Broccoli & Tomato Bake

Ingredients

  • 1 tablespoon olive oil
  • 1 small onion, thinly sliced
  • 1 clove garlic, minced
  • 1 small carrot, diced
  • 1 stalk celery, diced
  • salt and ground black pepper
  • 3/4 pound broccoli - cut into florets, stems peeled and sliced 1/4 inch thick
  • 1 (15 ounce) can diced tomatoes (No added sugar or no salt added)
  • 1 tablespoon chopped green olives
  • 2 teaspoons maple syrup
  • 1/4 cup crumbled goat cheese (strong cheeses are healthier for you)
  • 1/4 cup Parmesan cheese (Part skim milk)

Directions

  1. Heat olive oil in a skillet over medium heat. Add the onion and garlic; cook and stir until aromatic, about 3 minutes. Stir in the carrots and celery, season with salt and pepper, and continue cooking until the vegetables begin to soften, about 5 minutes.
  2. Meanwhile, place a steamer insert into a saucepan, and fill with water to just below the bottom of the steamer. Cover, and bring the water to a boil over high heat. Add the broccoli, recover, and steam until bright green, 4 minutes. Remove the broccoli from the steamer and place in a 8x8 inch baking dish; set aside.
  3. Preheat an oven to 375 degrees F (190 degrees C).
  4. Pour the can of diced tomatoes and green olives into the skillet with the onion and carrot mixture. Stir and cook over medium-high heat until most of the sauce thickens, about 5 minutes. Mix in the maple syrup, season with salt and pepper to taste, and cook and stir for 3 minutes.
  5. Pour the sauce over the broccoli in the 8x8 inch baking dish. Evenly distribute the goat cheese and Parmesan cheese over the broccoli and sauce.
  6. Bake in preheated oven until the cheese begins to brown, about 20 minutes.
 Broccoli and Tomato Bake Recipe
 

Friday, May 13, 2011

Cheeseburger Meatloaf

Ingredients

  • 2 pounds ground beef (the leaner the better, or lean ground turkey)
  • 3/4 cup Oats or ground oats
  • 1/2 cup minced onion
  • 4 egg whites
  • 1 1/2 teaspoons salt
  • 1 1/2 teaspoons ground black pepper
  • 2 cups shredded fat free Cheddar cheese

Directions

  1. Preheat oven to 350 degrees F (175 degrees C).
  2. In a large bowl, combine the meat, oats, onion, eggs, salt and pepper, and mix well. 
  3. Place half of mixture into meatloaf pan, spread cheese on top of meat in the center. Cover with second half of meat, pressing down on sides to keep cheese from oozing out. 
  4. Bake in the preheated oven 1 hour, or until internal temperature reaches 160 degrees F (70 degrees C).
You can play with this recipe to your preference. I usually add some Worstershire to the meat mix or whatever I have on hand. You can also fill the inside with fat free swiss cheese and mushrooms, Mmmm. Also try making a taco meatloaf by adding a few Taco Mix packets into your meat mix!

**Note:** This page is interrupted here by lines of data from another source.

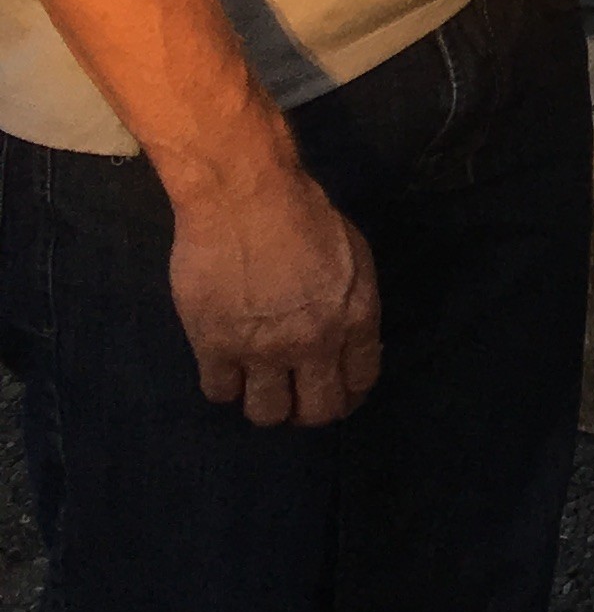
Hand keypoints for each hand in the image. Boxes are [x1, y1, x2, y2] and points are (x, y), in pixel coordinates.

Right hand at [166, 155, 382, 426]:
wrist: (245, 198)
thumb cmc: (305, 215)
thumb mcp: (354, 258)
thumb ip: (353, 304)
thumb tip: (348, 339)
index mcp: (356, 319)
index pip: (361, 381)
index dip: (348, 394)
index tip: (335, 391)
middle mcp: (314, 344)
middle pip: (318, 411)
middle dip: (309, 412)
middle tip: (297, 400)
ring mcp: (263, 351)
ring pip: (267, 413)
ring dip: (266, 406)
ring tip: (260, 388)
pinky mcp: (215, 347)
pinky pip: (220, 392)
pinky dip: (225, 387)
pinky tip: (226, 370)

Cheeseburger Meatloaf  Recipe 

Chocolatey Chocolate Cake

Ingredients

  • 1 package of sugar free Devil's Food cake mix (now sold at Kroger)
  • 2 small packages sf/ff instant chocolate fudge pudding mix
  • 1 cup fat free or low fat sour cream
  • 1 cup no sugar added apple sauce
  • 2 eggs and 4 egg whites (you can also use 4 eggs, or 8 egg whites)
  • 1/2 strong coffee
  • 2 cups semisweet chocolate chips (this is the max, you may use less)
Directions:
  1. Preheat oven to 350 degrees F (175 degrees C).
  2. In a large bowl, mix together the cake and pudding mixes, sour cream, apple sauce, beaten eggs and coffee. Stir in the chocolate chips and pour batter into a well greased 12 cup bundt pan. (Yes, the batter is very gooey...don't worry..you didn't mess it up!)
  3. Bake for 30 minutes, then turn down oven to 300 degrees and bake for an additional 20-25 minutes or until top is springy to the touch and a wooden toothpick inserted comes out clean. Cool cake thoroughly in pan at least an hour and a half before inverting onto a plate.
*This cake is so rich that it does not require an icing! I like mine heated with low fat vanilla frozen yogurt...Yumm! Enjoy!